La prétendue "lutte des classes" n’est qu’un détournement de l’ éternelle lutte de tous contre tous. C’est-à-dire du chacun pour soi et pour l’amélioration de son sort et de celui de ses proches,amis,famille, tribu,professions, corporations,régions, nations etc ... par une solidarité où chacun voit,ou croit voir, sa propre sécurité (lequel "chacun pour soi" n’exclue nullement certaine solidarité individuelle et certaines solidarités collectives) au bout duquel se trouvent des plus forts et des moins forts à chaque générations (que ce soit selon la narure ou selon le karma héréditaire et historique), facteurs évolutifs dans le temps historique, et qui n’empêchent donc pas le mouvement dans la société, que les institutions visent à stabiliser ou au moins à réguler.("Le premier qui fut roi fut un soldat heureux").Mais les moins forts(au départ) luttent aussi pour leur vie autant par sain égoïsme que par égoïsme collectif.
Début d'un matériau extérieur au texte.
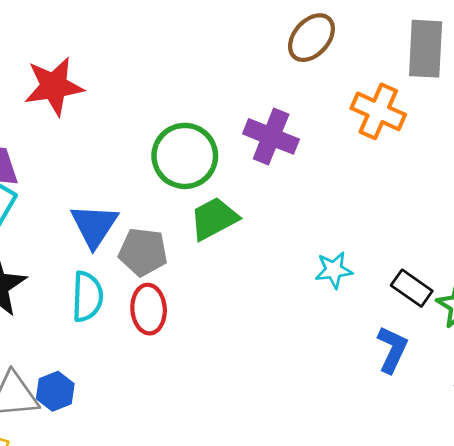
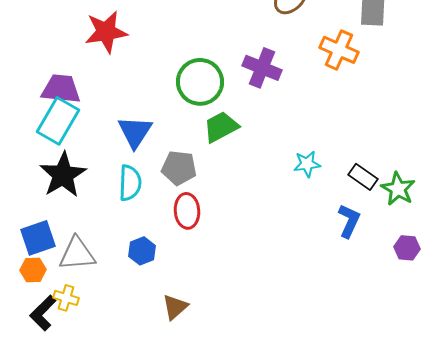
gray pentagon: (143, 252) -> (179, 168), moved
red ellipse: (149, 309) -> (187, 211), moved
blue hexagon: (55, 391) -> (142, 251), moved

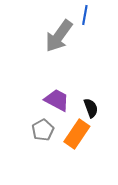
Sauf que, dans l’existence, il n’est pas toujours facile de savoir quel est ennemi et quel ami,et qu’ en cela, l’effort individuel est à la fois plus efficace et plus prègnant(pas au sens anglo-saxon !) qu’ un égoïsme collectif très flou qui n’empêche pas les rivalités individuelles et claniques. Finalement le seul motif du succès de la notion de luttes des classes au sens moderne, ne réside que dans une thèse de nature purement stratégique selon laquelle la fatalité de l’histoire irait supposément dans le sens d’une victoire absolue et définitive,après quoi Fin de toute Histoire, d’un égoïsme collectif contre un autre, ce qui relève plus de la vaticination prophétisante que de la prévision scientifique.La lutte est éternelle et universelle.Commune !
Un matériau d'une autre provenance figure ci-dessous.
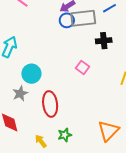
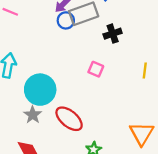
cyan circle: (31, 74) -> (40, 90), size x1.4
red ellipse: (50, 104) -> (69, 119), turned -30

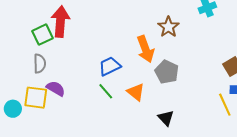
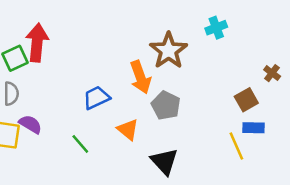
brown star: (168, 27) -> (169, 51), size x1.4
green line: (106, 91) -> (80, 144), moved
black triangle: (166, 118) -> (164, 161), size x1.4

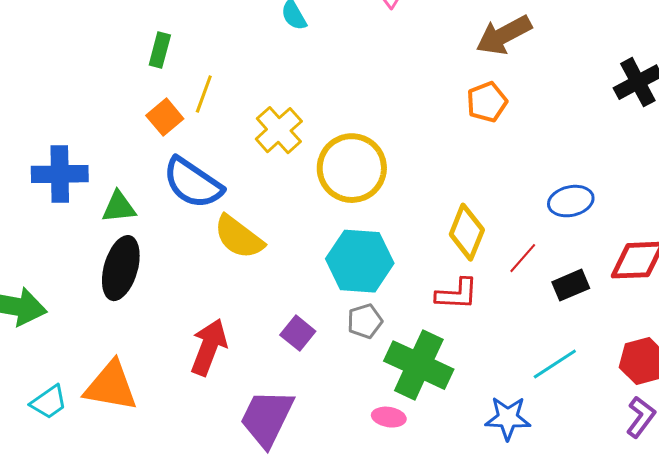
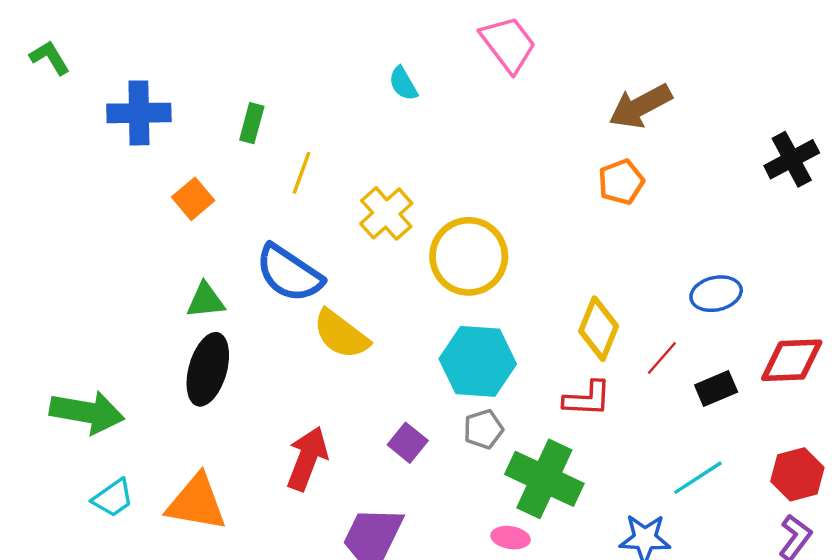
orange square: (165, 117) -> (193, 199), moved
blue cross: (60, 174) -> (139, 113), moved
cyan trapezoid: (49, 402) -> (113, 498), moved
Les mots que vous nous présentez ont tous des sens basiquement très synonymiques. En les accolant tous à "auto" (et alors qu’ils peuvent avoir des sens plus précis dans des disciplines précises), cela donne qu’ il n’ y a plus que le préfixe qui compte, et que toute la question pour vous est de savoir si c’est "auto" ou pas,ce qui fait varier agréablement tous les sens à la fois, y compris celui d’ "auto".
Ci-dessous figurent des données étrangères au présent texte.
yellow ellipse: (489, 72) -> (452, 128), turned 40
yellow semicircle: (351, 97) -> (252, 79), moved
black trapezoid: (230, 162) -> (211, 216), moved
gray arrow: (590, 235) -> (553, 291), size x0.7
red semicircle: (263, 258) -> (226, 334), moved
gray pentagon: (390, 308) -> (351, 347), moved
Pas étonnant que vous ne vous y reconnaissiez plus vous-même.
@ l’auteur
J’ai l’impression que, pour commencer,vous intervertissez le sens des mots que vous employez.D’où grande nécessité de donner des définitions sémantiques de vos propres conceptions. Commencez par donner aux mots leur sens exact et les choses deviendront un peu moins compliquées.
A coller "auto" devant chaque mot, on ne s’y reconnait plus et, comme vous dites, on ne sait plus très bien ce que les autres mettent dans les mots qu’ils emploient dans des sens que vous voulez,de parti pris,contredire.
Vous faites une querelle de mots en vous trompant vous-même dans leurs sens.
Votre enthousiasme est sympathique, quoique un peu factice. En fin de compte, où voulez en venir ? Car vous avez bien évidemment une idée derrière la tête, alors autant la dire tout de suite. Sinon les querelles de mots n’ont pas grand intérèt et ne font qu’une espèce de vague métaphysique qui ne conclue sur rien.
Enfin, soyons sérieux ! C’est bien de Cuba qu’on parle ?
Voyons ! Tout le monde sait bien : le goulag le plus tordant de tout l’archipel, la baraque la plus la plus joyeuse de tout le camp de concentration soviétique ! Voyons ! Voyons ! Tout le monde connait, n’est-ce pas ? Et même le beau monde ! Dont l’auteur évidemment. Tous les copains de cette ordure de Guévara,
celui qui disait : "oui, nous avons fusillé, nous fusillons, et nous continuerons à fusiller tant que ce sera nécessaire ! Notre lutte est une lutte à mort !"
Heureusement qu’ils ne sont pas comme ça, les gogoches d’ A.V.